Gubernur Kalteng Panen Raya di Kapuas
KAPUAS, TABALIEN.com – Gubernur Kalimantan Tengah H. Agustiar Sabran bersama Wakil Gubernur H. Edy Pratowo dan Bupati Kapuas H. M. Wiyatno melaksanakan panen raya padi di Desa Terusan Makmur, Kecamatan Bataguh, Kabupaten Kapuas, pada Senin, 14 Juli 2025. Kegiatan ini menjadi simbol sinergi antara pemerintah pusat, provinsi, dan kabupaten dalam mendukung program ketahanan pangan nasional.
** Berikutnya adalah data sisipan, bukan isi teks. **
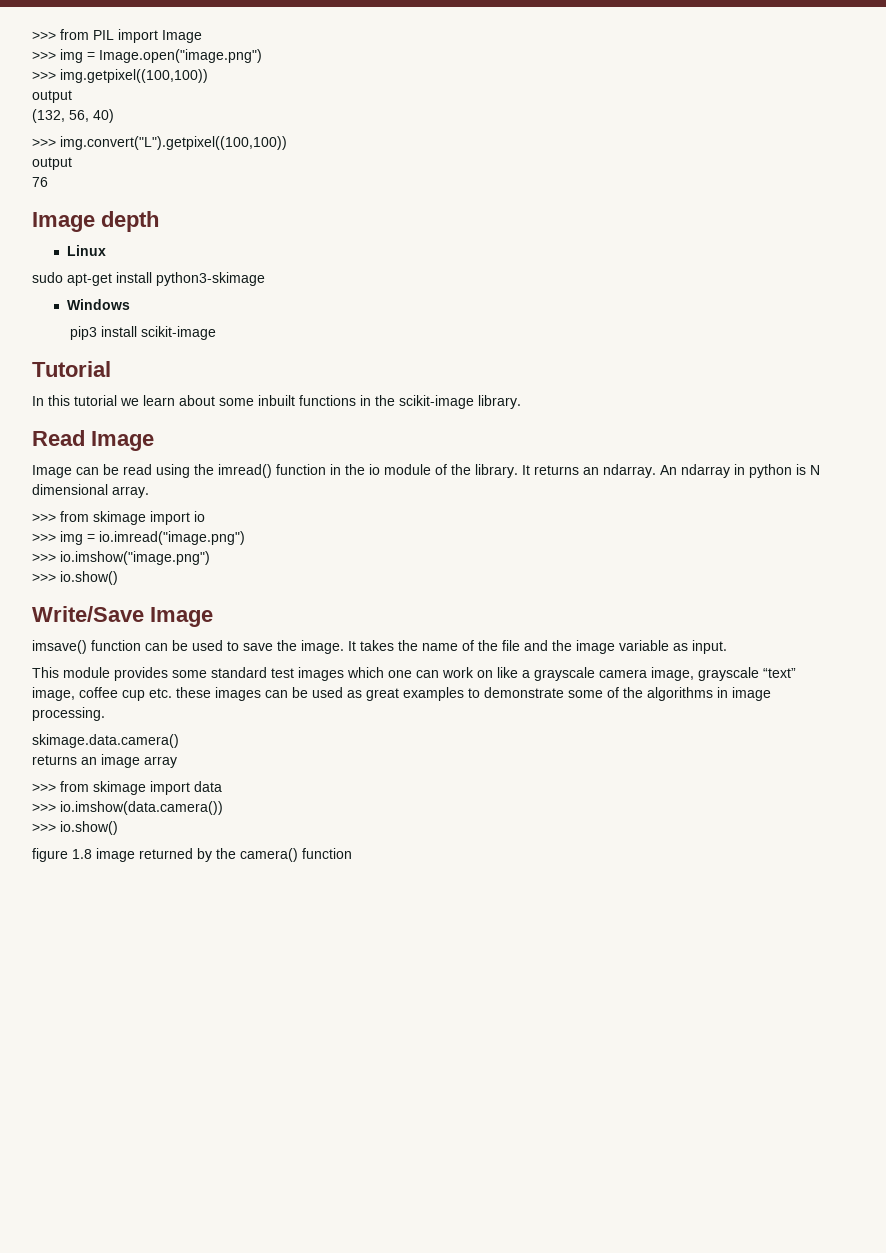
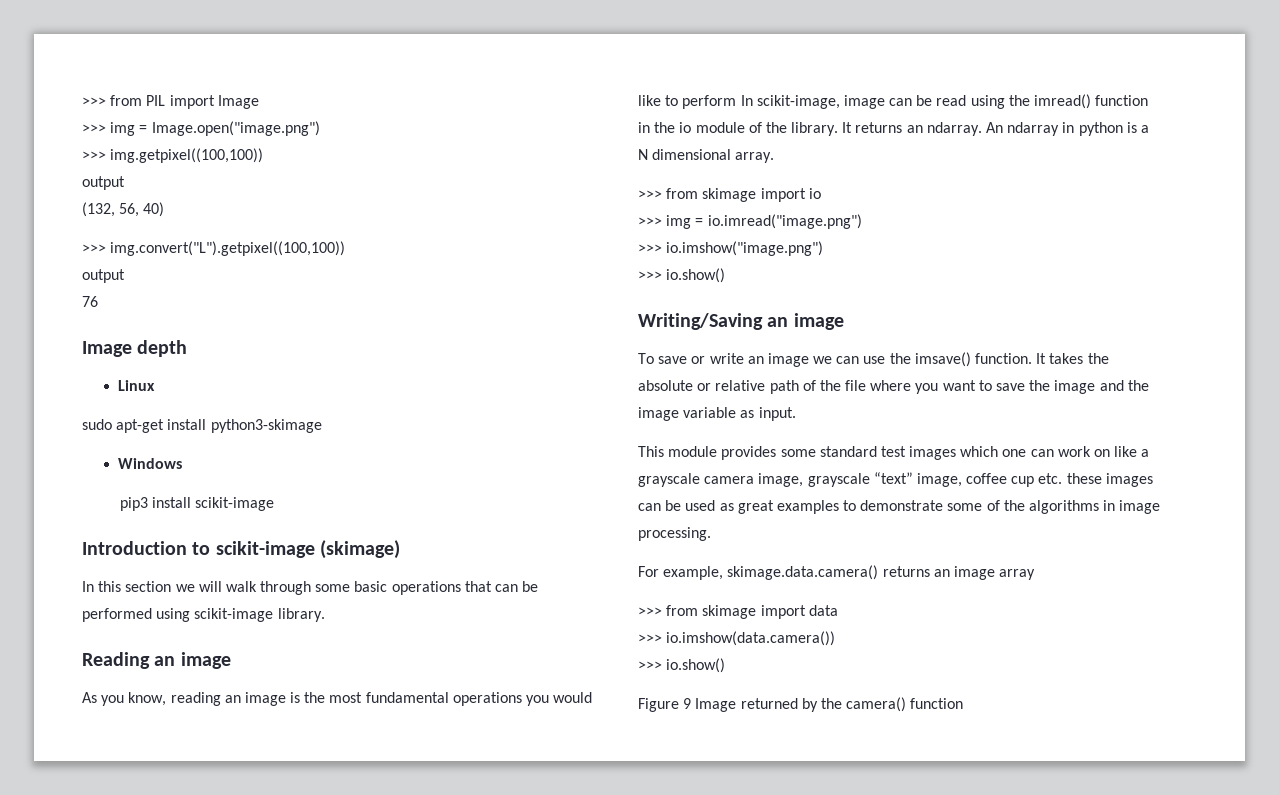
[32,361,111,377] [32,395,521,409] [32,430,154,451] [32,465,72,478] Tutorial // In this tutorial we learn about some inbuilt functions in the scikit-image library. // Read Image // Image -> [82,540,400,559] [82,581,539,595] [82,608,325,622] [82,652,231,669] [82,692,593,706] [638,95,885,109] Introduction to scikit-image (skimage) // In this section we will walk through some basic operations that can be performed using scikit-image library. // Reading an image // As you know, reading an image is the most fundamental operations you would like to perform In scikit-image, image
(806, 469) none -> [1140,125,1149,133] a
[32,606,213,627] [32,640,520,654] Write/Save Image // imsave() function can be used to save the image. It takes the name of the file -> [638,313,844,330] [638,352,1109,367] [638,380,1096,394] Writing/Saving an image // To save or write an image we can use the imsave() function. It takes the absolute or relative path of the file where you want to save the image
(105, 714) none -> [638,566,724,580] For example,
(179, 741) // -> (879, 572) none
[32,848,135,862] figure 1.8 image -> [638,698,737,712] Figure 9 Image

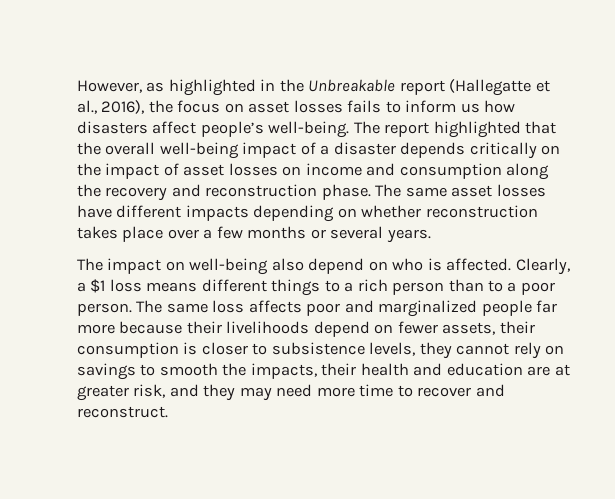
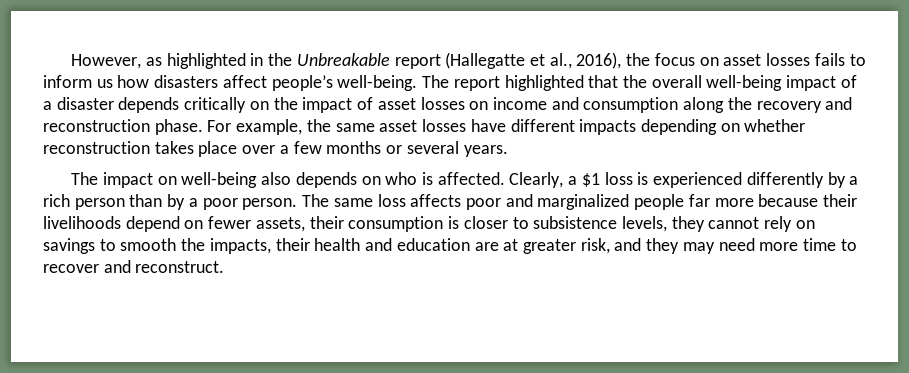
[375,184,402,197] The -> [207,119,331,135] For example, the
[308,258,365,274] depend -> [295,172,357,188] depends
[146,279,340,296] means different things to -> [637,172,846,188] is experienced differently by
[488,280,504,292] to -> [167,194,186,210] by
Panen raya dilakukan di lahan seluas 760 hektare yang merupakan bagian dari Program Optimalisasi Lahan tahun 2024. Program tersebut berhasil meningkatkan produktivitas padi dengan hasil panen tinggi. Prosesi panen dilakukan langsung di sawah oleh Gubernur, Wakil Gubernur, dan Bupati Kapuas, didampingi unsur Forkopimda, Wakil Bupati Kapuas, Wakil Bupati Pulang Pisau, serta kelompok tani setempat.
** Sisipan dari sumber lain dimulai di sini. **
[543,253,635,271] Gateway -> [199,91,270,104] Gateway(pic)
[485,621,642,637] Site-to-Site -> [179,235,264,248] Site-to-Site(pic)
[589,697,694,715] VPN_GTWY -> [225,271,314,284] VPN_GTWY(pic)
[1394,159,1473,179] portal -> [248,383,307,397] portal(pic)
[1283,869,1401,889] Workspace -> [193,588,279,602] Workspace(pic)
Bupati Kapuas H. M. Wiyatno mengungkapkan bahwa tiga desa di Kecamatan Bataguh—yakni Terusan Karya, Terusan Mulya, dan Terusan Makmur—memiliki 3.800 hektare lahan produktif dengan rata-rata produktivitas mencapai 6,5 ton per hektare. “Setiap tahun, kawasan ini mampu menghasilkan lebih dari 47 ribu ton gabah kering giling,” ujar Wiyatno.
Ia menegaskan bahwa kontribusi Kapuas terhadap ketahanan pangan Kalimantan Tengah sangat signifikan. “Kapuas tidak hanya mampu memenuhi kebutuhan lokal, tetapi juga menyumbang 23 persen kebutuhan beras provinsi,” tambahnya.
Sebagai bentuk dukungan, pemerintah juga menyerahkan bantuan dua unit rotavator dan dua unit combine harvester kepada kelompok tani Desa Terusan Makmur. Hingga pertengahan 2025, menurut Bupati, sebanyak 25 combine harvester dan 10 rotavator telah didistribusikan ke wilayah sentra produksi pangan di Kapuas.
Merujuk data dari ATR/BPN, Bupati menyebutkan bahwa Kabupaten Kapuas memiliki 45.012 hektare lahan baku sawah. Pemerintah daerah menargetkan luas tanam mencapai 80.000 hektare sepanjang 2025, dan hingga Juli telah tercapai 77 persen. Di Kecamatan Bataguh sendiri, realisasi tanam telah mencapai 63 persen dari target 15.950 hektare.
“Melalui sinergi program antara pusat dan daerah, kami yakin Kapuas dapat terus menjadi tumpuan pangan baik di tingkat regional maupun nasional,” pungkas Bupati Wiyatno.